# Bass in the Upper Caboolture River



## doodz666 (Dec 17, 2011)

Hi guys

I'm wanting to pick the brains of those who fish the freshwater sections of the Caboolture River. Not having much experience with freshwater, I launched into the Caboolture River the other day at about 5 in the morning. I spent the next five hours casting into every likely snag that I came across and didn't get so much as a bump.

I mainly stuck to using small blade lures and every retrieve I could think of before I moved over to the plastics. I can usually catch a feed on plastics in the salt. but again no luck. It's a bit embarrassing to go home to the missus from spending several hours on a stocked river with no fish in hand  .

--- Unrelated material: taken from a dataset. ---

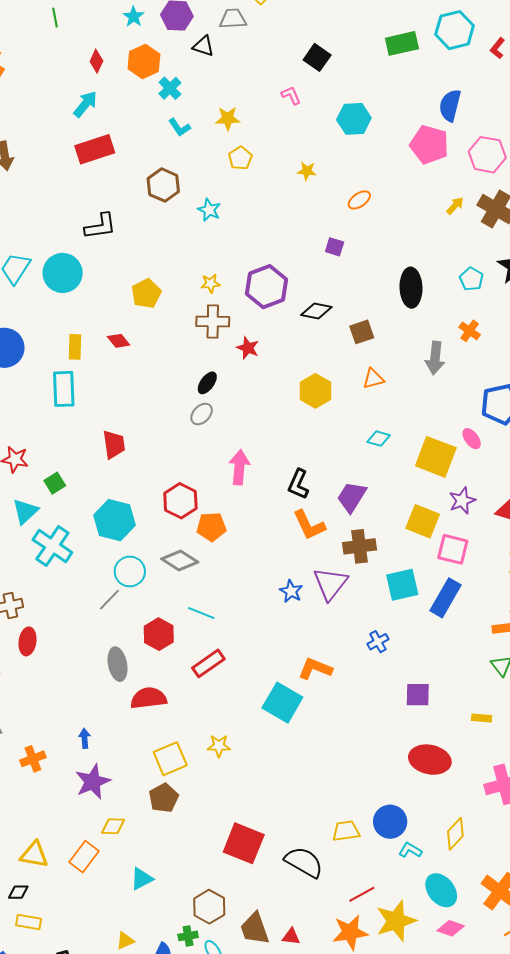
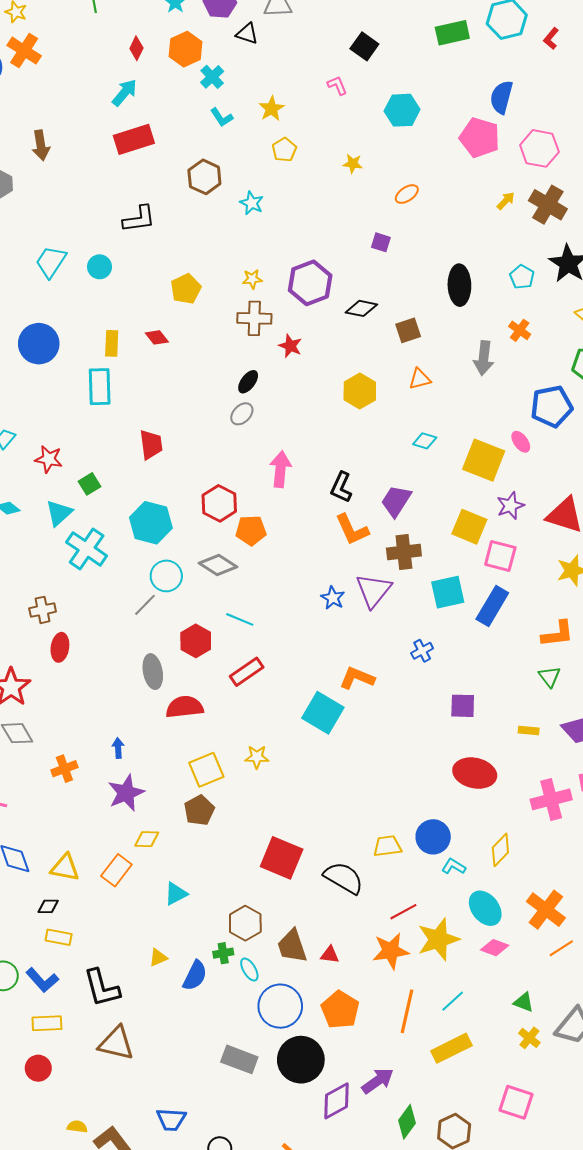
yellow star: (228, 118) -> (272, 109), turned -30
cyan circle: (63, 273) -> (100, 267), size x0.6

Although I'm new to bass fishing and certainly don't expect much, even catching a little Tilapia would have made my day. Which begs the question, "What the hell?" I wouldn't want anyone to give over any hard-earned spots, but a tip regarding a lure or retrieve that has produced in the past would be a nice xmas pressie  . If any of the locals have any ideas, I'm keen to give anything a try.


----------



## 4weightfanatic (May 19, 2011)

Any dedicated bass fisho would first be saying please don't look at bass as a meal !!!! Although bass have been stocked in the river I believe they aren't prolific and with some unsavoury types in the area removing bass for a feed (although legal to take two) catch and release is the best approach. If you want a feed go catch a flathead or bream in the lower reaches.Regarding lures certainly blades and softies especially curl tailed grubs will catch them but having some diving minnow type lures especially suspending types (so you can pause by snags) will increase your chances. Knowing the depth is an advantage. I would be getting on the water an hour earlier and try some surface lures first then as the light increases progress deeper. Naturally casting as tight to structure is going to increase your chances and if your worried about losing lures buy some cheaper ones like Berkley Frenzy and Kokoda lures around $5 each and throw them in deep. Make a lure retriever to further boost your confidence. Maybe even invest in some snag resistant spinnerbaits and slowly wind them past structure. Cheers Pat.


----------



## gonfission (Feb 21, 2009)

Caboolture river hasn't been stocked for about ten years. Given that bass travel downstream to breed and the big floods over the huge weir, I'd be surprised if there were any/many left. I used to spend a bit of time on the river and given some of the sights I have seen in it, the last thing I would be doing is taking a feed from *anything* I caught there.
Cheers John.


----------



## doodz666 (Dec 17, 2011)

Thanks for the tips Pat.

Have to clarify about the eating bass, though. I was only using figures of speech, I rarely keep anything I catch these days. I'm more after the challenge of finding something in the freshwater. I'll definitely take on board what you say about the pausing and suspending of the lures. It's something I tend not to do when I'm lure fishing. I'll add it to the repertoire and see how I go.


----------



## doodz666 (Dec 17, 2011)

I would like to think that you're right, John. It's a case of no fish left, rather than I suck at catching them :? . I did a hydrographic survey of the river last year and thought that some spots looked promising, hence my recent visit with the kayak. Might give it another couple of shots while the wind is up in the bay before I give up.


----------